Man hätte es sich ja schon fast denken können. Ein etwas anderer Reiseband durch Wien, der die Wege neben den ausgetretenen Pfaden beschreibt reicht nicht aus. Schnell war die Idee von einem Nachfolgeband geboren und nun ist die Geburt vonstattengegangen, das Neugeborene erfreut sich bester Gesundheit. Jetzt kommen die alle Neugierigen, um das neue Produkt zu begutachten. Doch sie bringen keine Geschenke, sie wollen etwas von dem Neuen. Dann sollen sie es auch bekommen, meint der stolze Vater Georg Renöckl. Aber seien Sie gewarnt: Die Postkarenidylle der Donau-Metropole wird ganz schön ins Wanken geraten!

Stephansdom, das Kunsthistorische, Stadtgarten – alles wunderbare Plätze, an denen es sich aushalten lässt. Keine Frage. Aber das kennt man schon, ist so bekannt, dass man es kaum noch wahrnimmt. Links und rechts schauen, immer mal wieder abbiegen, schnüffeln, stöbern, erkunden – das steht von nun an auf dem Eroberungsplan für Wien.

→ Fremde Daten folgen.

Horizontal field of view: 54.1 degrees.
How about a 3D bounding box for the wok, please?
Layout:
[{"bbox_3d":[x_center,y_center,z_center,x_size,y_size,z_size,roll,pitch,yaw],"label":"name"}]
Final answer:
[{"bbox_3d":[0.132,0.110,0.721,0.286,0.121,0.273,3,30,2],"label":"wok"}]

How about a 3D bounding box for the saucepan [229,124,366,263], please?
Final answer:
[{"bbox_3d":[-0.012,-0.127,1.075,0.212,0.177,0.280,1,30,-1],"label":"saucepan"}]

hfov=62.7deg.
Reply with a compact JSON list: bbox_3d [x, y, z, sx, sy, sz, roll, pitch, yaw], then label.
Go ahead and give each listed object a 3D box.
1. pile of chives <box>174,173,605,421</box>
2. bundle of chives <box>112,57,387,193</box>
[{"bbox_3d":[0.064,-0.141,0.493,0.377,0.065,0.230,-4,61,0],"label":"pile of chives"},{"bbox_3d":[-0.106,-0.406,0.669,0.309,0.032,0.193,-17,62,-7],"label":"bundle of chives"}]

Auf den ersten Blick klingt es nicht besonders schmeichelhaft, wenn eine Tour durch Wien angeboten wird, die die hässlichsten Orte der Stadt zeigt. Doch Mr. Ugly macht das mit so viel Charme, dass es selbst dem weltberühmten Wiener Schmäh die Schamesröte in die Wangen schießen lässt. Eugene ist Engländer mit irischen Wurzeln und hat nun selbige in Wien geschlagen. Er will nicht den Ruf der Stadt zerstören, sondern eine Auseinandersetzung mit der Gegenwart und ihren Auswirkungen auf die Zukunft in Gang bringen. Seine Touren sind also keine reinen Touristenangebote. Aber für Besucher sicherlich erkenntnisreicher als so manch andere begleitende Führung.

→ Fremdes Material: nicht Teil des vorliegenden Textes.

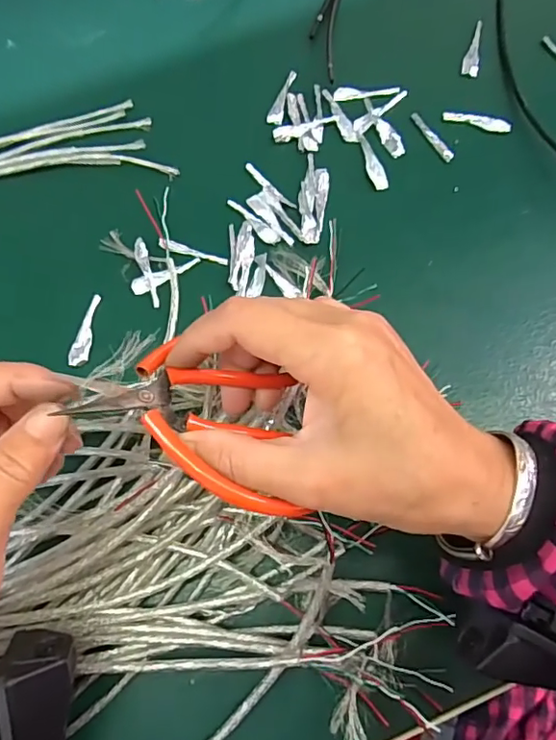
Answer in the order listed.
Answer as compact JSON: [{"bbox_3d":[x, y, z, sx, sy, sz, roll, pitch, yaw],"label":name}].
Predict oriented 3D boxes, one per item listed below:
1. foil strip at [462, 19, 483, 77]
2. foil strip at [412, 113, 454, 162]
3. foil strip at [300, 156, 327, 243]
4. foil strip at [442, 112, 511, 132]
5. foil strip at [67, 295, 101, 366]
[{"bbox_3d":[0.141,-0.232,0.388,0.012,0.004,0.048,12,73,4],"label":"foil strip"},{"bbox_3d":[0.104,-0.159,0.367,0.008,0.004,0.043,-34,76,-10],"label":"foil strip"},{"bbox_3d":[0.023,-0.113,0.354,0.017,0.004,0.065,6,73,2],"label":"foil strip"},{"bbox_3d":[0.136,-0.170,0.369,0.045,0.004,0.010,15,73,5],"label":"foil strip"},{"bbox_3d":[-0.117,-0.024,0.330,0.011,0.004,0.046,6,73,2],"label":"foil strip"}]

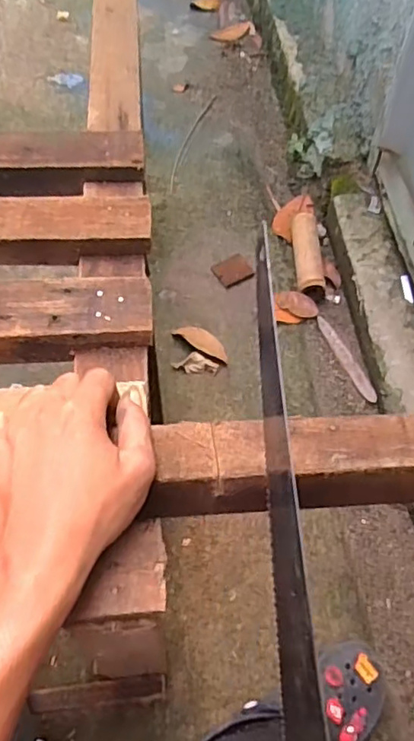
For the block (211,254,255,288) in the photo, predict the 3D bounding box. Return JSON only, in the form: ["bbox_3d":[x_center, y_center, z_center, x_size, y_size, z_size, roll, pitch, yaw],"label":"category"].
[{"bbox_3d":[0.048,-0.183,1.087,0.066,0.013,0.063,-23,62,-17],"label":"block"}]

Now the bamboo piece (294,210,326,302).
[{"bbox_3d":[0.192,-0.223,1.104,0.049,0.039,0.190,2,57,-2],"label":"bamboo piece"}]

Eine Großstadt wie Wien bringt man nur schwerlich mit Landwirtschaft in Verbindung. Und mit Schnecken schon gar nicht! Doch sind sie es, die vor den Toren der Stadt zu tausenden wachsen, gedeihen, ja sogar gezüchtet werden. Und zwar vom einzigen Schneckenzüchter Wiens. Zum Abschied gibt es für den neugierigen Leser noch ein Rezept für Schneckenbeuschel, bzw. Altwiener Schneckenragout. Altwien – also keine Erfindung der Moderne wie beruhigend.

Beruhigend kann man nun auch wieder nach Wien reisen. Denn es gibt ein neues Buch, das die (bisher) unbekannten Seiten zeigt. Vorbei die Zeiten, in denen man – wie immer – das ewig Gleiche betrachtet, nur weil man einmal da ist. Die Spannung war irgendwie weg. Jetzt kommt neuer Schwung in die Wien-Besuche. Und dieses Mal lohnt es sich wirklich den reiseband vorher komplett durchzulesen und einzelne Ausflüge zu planen. Am Ende gibt es ausgewählte Tipps für Orte zum Verweilen und Vertiefen.

Bei so viel neuen Orten, die man noch nicht kennt, und die man unbedingt sehen will und muss, stellt sich nur noch eine Frage: Wann kommt Band 3?